Nunmehr kleingedruckt hält sich das nd in der Nachfolge des einstigen SED-Leitmediums Neues Deutschland hartnäckig mit konsequenter Links-Ost-Ausrichtung. Ähnliches ließe sich vom Freitag sagen. Wenig beachtet wird rückblickend, wie viele ehrliche, ambitionierte, aber eben nicht kommerzorientierte Journalisten 1990 ihre Parteiblätter übernahmen, die neue Freiheit kritisch nutzten und nach der West-Übernahme nicht selten kaltgestellt oder entsorgt wurden. Sie blieben sich in Nischen treu, sickerten wie beispielsweise freche Moderatoren des abgewickelten Jugendradios DT 64 beim ORB ein, sorgten vielerorts angesichts des herrschenden Master-Narratives für Originaltöne im Wortsinn.
Störrische Ossis ohne eigene Medien
Vieles davon hat sich inzwischen abgeschliffen. Wie ein letztes trotziges Aufbäumen erscheint rückblickend der dreiwöchige Streik bei der Sächsischen Zeitung im Advent 1999, der in der deutschen Nachkriegsgeschichte einzigartig blieb. Es ging gegen die aus Effizienzgründen geplante Ausgliederung der Lokalredaktionen und ihrer Treffpunkte, die gerade Breite und Bodenhaftung garantierten. Redakteure befürchteten unter anderem eine wachsende Abhängigkeit von Anzeigen der regionalen Wirtschaft. Gegen die im Vorjahr beschlossene und mit Entlassungen verbundene Übernahme der Sächsischen Zeitung durch Madsack – Ausdruck der fortschreitenden Gleichschaltung des Pressemarktes Ost – muckt niemand mehr offen auf.

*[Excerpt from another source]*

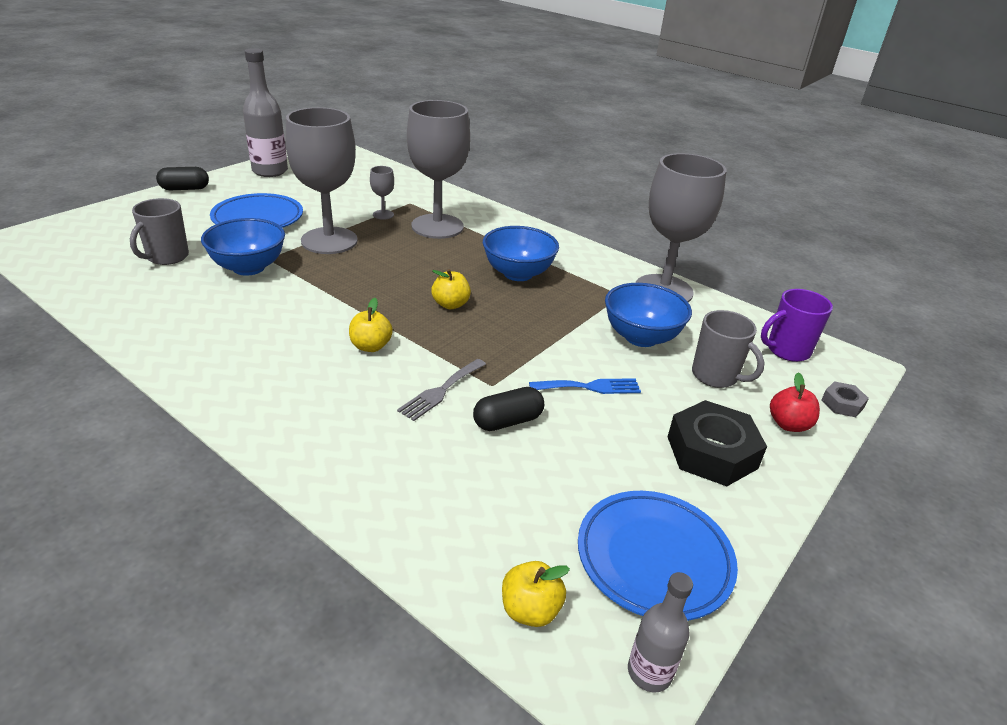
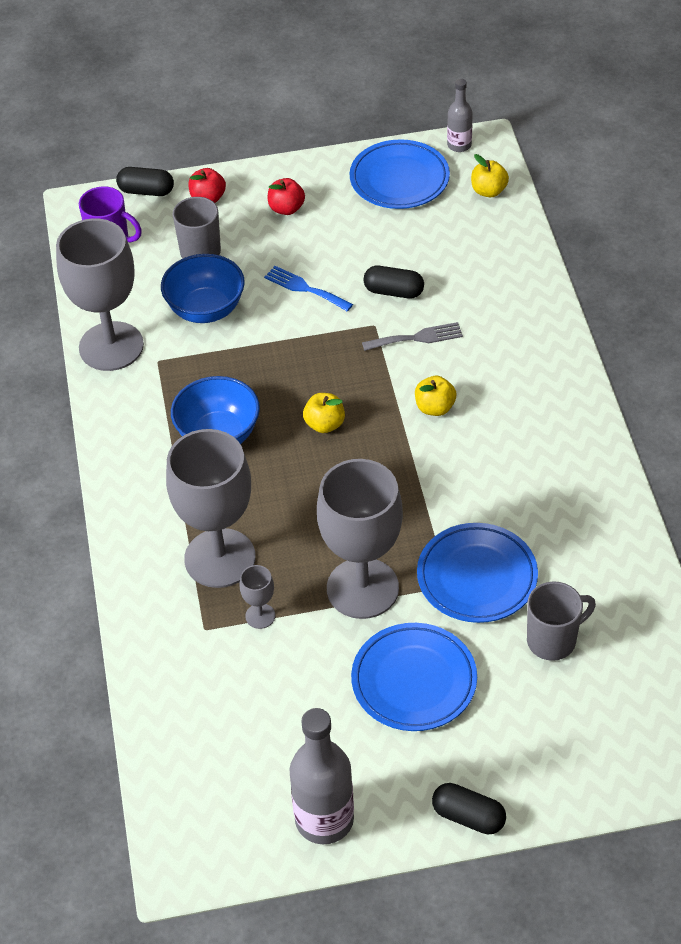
camera: 135 degrees left, 15 degrees up
(249, 267) = (477, 577): blue bowl -> blue plate
(711, 452) = (286, 208): black nut -> red apple
(842, 404) = (146, 191): grey nut -> black capsule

Die Ostdeutschen wurden „ihrer eigenen Medien enteignet, wenn es denn bis dahin eine freie Öffentlichkeit gegeben hätte“, schrieb der Philosoph Jürgen Habermas 2020 in den Blättern für deutsche und internationale Politik. Soziologe Steffen Mau stellt fünf Jahre später in seinem Buch Ungleich vereint fest, in Ostdeutschland habe sich „eine eigene politische Kultur ausgebildet“. – „Warum verfügt der Osten dann nicht auch über eigene Medien“, fragt daraufhin der langjährige Medienexperte der sächsischen PDS und Linken und MDR-Rundfunkratsmitglied Heiko Hilker?